The exact causes of multiple myeloma remain unknown. However, several risk factors have been identified:

  • Age. Most patients are diagnosed in their mid-60s or older.
  • Gender. Men are slightly more likely to develop the disease than women.
  • Race. African Americans have a higher incidence of multiple myeloma than white Americans.
  • Family history. Having a close relative with multiple myeloma increases one’s risk.
  • Personal history of monoclonal gammopathy of undetermined significance (MGUS). This benign condition, in which an abnormal protein is in the blood, can occasionally evolve into multiple myeloma.

Researchers believe that multiple myeloma starts with a genetic mutation in a single plasma cell.

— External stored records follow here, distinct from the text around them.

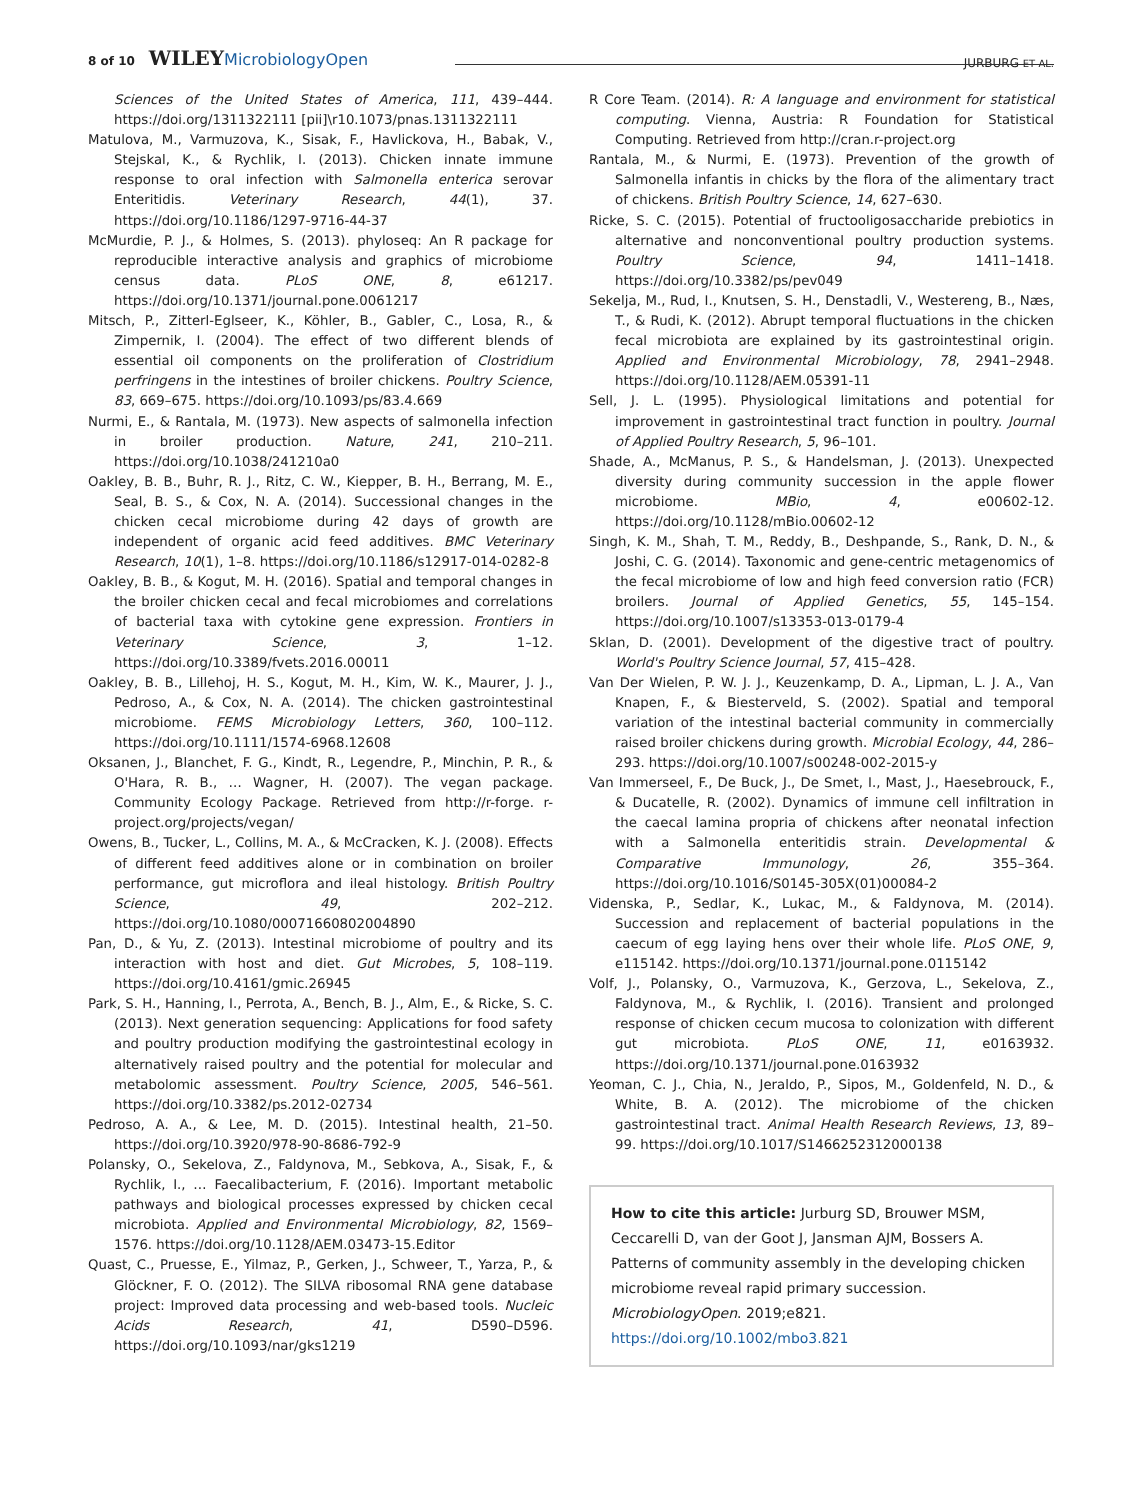8 of 10 WILEY MicrobiologyOpen
JURBURG ET AL.
Sciences of the United States of America, 111, 439–444. https://doi.org/1311322111 [pii]\r10.1073/pnas.1311322111
Matulova, M., Varmuzova, K., Sisak, F., Havlickova, H., Babak, V., Stejskal, K., & Rychlik, I. (2013). Chicken innate immune response to oral infection with Salmonella enterica serovar Enteritidis. Veterinary Research, 44(1), 37. https://doi.org/10.1186/1297-9716-44-37
McMurdie, P. J., & Holmes, S. (2013). phyloseq: An R package for reproducible interactive analysis and graphics of microbiome census data. PLoS ONE, 8, e61217. https://doi.org/10.1371/journal.pone.0061217
Mitsch, P., Zitterl-Eglseer, K., Köhler, B., Gabler, C., Losa, R., & Zimpernik, I. (2004). The effect of two different blends of essential oil components on the proliferation of Clostridium perfringens in the intestines of broiler chickens. Poultry Science, 83, 669–675. https://doi.org/10.1093/ps/83.4.669
Nurmi, E., & Rantala, M. (1973). New aspects of salmonella infection in broiler production. Nature, 241, 210–211. https://doi.org/10.1038/241210a0
Oakley, B. B., Buhr, R. J., Ritz, C. W., Kiepper, B. H., Berrang, M. E., Seal, B. S., & Cox, N. A. (2014). Successional changes in the chicken cecal microbiome during 42 days of growth are independent of organic acid feed additives. BMC Veterinary Research, 10(1), 1–8. https://doi.org/10.1186/s12917-014-0282-8
Oakley, B. B., & Kogut, M. H. (2016). Spatial and temporal changes in the broiler chicken cecal and fecal microbiomes and correlations of bacterial taxa with cytokine gene expression. Frontiers in Veterinary Science, 3, 1–12. https://doi.org/10.3389/fvets.2016.00011
Oakley, B. B., Lillehoj, H. S., Kogut, M. H., Kim, W. K., Maurer, J. J., Pedroso, A., & Cox, N. A. (2014). The chicken gastrointestinal microbiome. FEMS Microbiology Letters, 360, 100–112. https://doi.org/10.1111/1574-6968.12608
Oksanen, J., Blanchet, F. G., Kindt, R., Legendre, P., Minchin, P. R., & O'Hara, R. B., … Wagner, H. (2007). The vegan package. Community Ecology Package. Retrieved from http://r-forge. r-project.org/projects/vegan/
Owens, B., Tucker, L., Collins, M. A., & McCracken, K. J. (2008). Effects of different feed additives alone or in combination on broiler performance, gut microflora and ileal histology. British Poultry Science, 49, 202–212. https://doi.org/10.1080/00071660802004890
Pan, D., & Yu, Z. (2013). Intestinal microbiome of poultry and its interaction with host and diet. Gut Microbes, 5, 108–119. https://doi.org/10.4161/gmic.26945
Park, S. H., Hanning, I., Perrota, A., Bench, B. J., Alm, E., & Ricke, S. C. (2013). Next generation sequencing: Applications for food safety and poultry production modifying the gastrointestinal ecology in alternatively raised poultry and the potential for molecular and metabolomic assessment. Poultry Science, 2005, 546–561. https://doi.org/10.3382/ps.2012-02734
Pedroso, A. A., & Lee, M. D. (2015). Intestinal health, 21–50. https://doi.org/10.3920/978-90-8686-792-9
Polansky, O., Sekelova, Z., Faldynova, M., Sebkova, A., Sisak, F., & Rychlik, I., … Faecalibacterium, F. (2016). Important metabolic pathways and biological processes expressed by chicken cecal microbiota. Applied and Environmental Microbiology, 82, 1569–1576. https://doi.org/10.1128/AEM.03473-15.Editor
Quast, C., Pruesse, E., Yilmaz, P., Gerken, J., Schweer, T., Yarza, P., & Glöckner, F. O. (2012). The SILVA ribosomal RNA gene database project: Improved data processing and web-based tools. Nucleic Acids Research, 41, D590–D596. https://doi.org/10.1093/nar/gks1219
R Core Team. (2014). R: A language and environment for statistical computing. Vienna, Austria: R Foundation for Statistical Computing. Retrieved from http://cran.r-project.org
Rantala, M., & Nurmi, E. (1973). Prevention of the growth of Salmonella infantis in chicks by the flora of the alimentary tract of chickens. British Poultry Science, 14, 627–630.
Ricke, S. C. (2015). Potential of fructooligosaccharide prebiotics in alternative and nonconventional poultry production systems. Poultry Science, 94, 1411–1418. https://doi.org/10.3382/ps/pev049
Sekelja, M., Rud, I., Knutsen, S. H., Denstadli, V., Westereng, B., Næs, T., & Rudi, K. (2012). Abrupt temporal fluctuations in the chicken fecal microbiota are explained by its gastrointestinal origin. Applied and Environmental Microbiology, 78, 2941–2948. https://doi.org/10.1128/AEM.05391-11
Sell, J. L. (1995). Physiological limitations and potential for improvement in gastrointestinal tract function in poultry. Journal of Applied Poultry Research, 5, 96–101.
Shade, A., McManus, P. S., & Handelsman, J. (2013). Unexpected diversity during community succession in the apple flower microbiome. MBio, 4, e00602-12. https://doi.org/10.1128/mBio.00602-12
Singh, K. M., Shah, T. M., Reddy, B., Deshpande, S., Rank, D. N., & Joshi, C. G. (2014). Taxonomic and gene-centric metagenomics of the fecal microbiome of low and high feed conversion ratio (FCR) broilers. Journal of Applied Genetics, 55, 145–154. https://doi.org/10.1007/s13353-013-0179-4
Sklan, D. (2001). Development of the digestive tract of poultry. World's Poultry Science Journal, 57, 415–428.
Van Der Wielen, P. W. J. J., Keuzenkamp, D. A., Lipman, L. J. A., Van Knapen, F., & Biesterveld, S. (2002). Spatial and temporal variation of the intestinal bacterial community in commercially raised broiler chickens during growth. Microbial Ecology, 44, 286–293. https://doi.org/10.1007/s00248-002-2015-y
Van Immerseel, F., De Buck, J., De Smet, I., Mast, J., Haesebrouck, F., & Ducatelle, R. (2002). Dynamics of immune cell infiltration in the caecal lamina propria of chickens after neonatal infection with a Salmonella enteritidis strain. Developmental & Comparative Immunology, 26, 355–364. https://doi.org/10.1016/S0145-305X(01)00084-2
Videnska, P., Sedlar, K., Lukac, M., & Faldynova, M. (2014). Succession and replacement of bacterial populations in the caecum of egg laying hens over their whole life. PLoS ONE, 9, e115142. https://doi.org/10.1371/journal.pone.0115142
Volf, J., Polansky, O., Varmuzova, K., Gerzova, L., Sekelova, Z., Faldynova, M., & Rychlik, I. (2016). Transient and prolonged response of chicken cecum mucosa to colonization with different gut microbiota. PLoS ONE, 11, e0163932. https://doi.org/10.1371/journal.pone.0163932
Yeoman, C. J., Chia, N., Jeraldo, P., Sipos, M., Goldenfeld, N. D., & White, B. A. (2012). The microbiome of the chicken gastrointestinal tract. Animal Health Research Reviews, 13, 89–99. https://doi.org/10.1017/S1466252312000138
How to cite this article: Jurburg SD, Brouwer MSM, Ceccarelli D, van der Goot J, Jansman AJM, Bossers A. Patterns of community assembly in the developing chicken microbiome reveal rapid primary succession. MicrobiologyOpen. 2019;e821. https://doi.org/10.1002/mbo3.821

This mutation causes the cell to grow and divide rapidly. As these cancerous plasma cells accumulate in the bone marrow, they produce abnormal antibodies that can cause complications throughout the body.

Common Treatments for Multiple Myeloma

Treatment options for multiple myeloma have evolved significantly over the past few decades, improving survival rates and quality of life for many patients. Treatment strategies depend on the stage of the disease, the patient's overall health and specific characteristics of their condition.

Common treatments include:

  • Chemotherapy. Drugs are used to kill fast-growing cancer cells or stop them from dividing.
  • Targeted therapy. These drugs target specific abnormalities within cancer cells. For example, proteasome inhibitors interfere with the cell mechanisms that cause cancer cells to die, and immunomodulatory drugs enhance the immune system's ability to fight cancer.
  • Biological therapy. Drugs that use the body's immune system to fight cancer, such as monoclonal antibodies, which specifically target and bind to cancer cells.
  • Radiation therapy. High-energy beams, such as X-rays, are used to damage cancer cells and stop their growth.
  • Stem cell transplant. This involves replacing diseased bone marrow with healthy bone marrow, either from the patient (autologous transplant) or a donor (allogeneic transplant).
  • Corticosteroids. These are used to reduce inflammation and can kill multiple myeloma cells.
  • Bone-modifying agents. Drugs such as bisphosphonates and denosumab, which help strengthen bones and reduce the risk of fractures.

While there is currently no cure for multiple myeloma, these treatments can help control the disease, relieve symptoms and extend and improve the quality of life for patients. With ongoing advances in research, newer and more effective treatment options continue to be developed, offering hope for better outcomes in the management of this complex disease.

Final Notes

If you are experiencing any of these signs make an appointment with your doctor or a certified health professional. Common symptoms could point to multiple myeloma or a different condition. The earlier you seek treatment, the earlier you'll be able to get an accurate diagnosis and begin an appropriate treatment plan for your unique needs.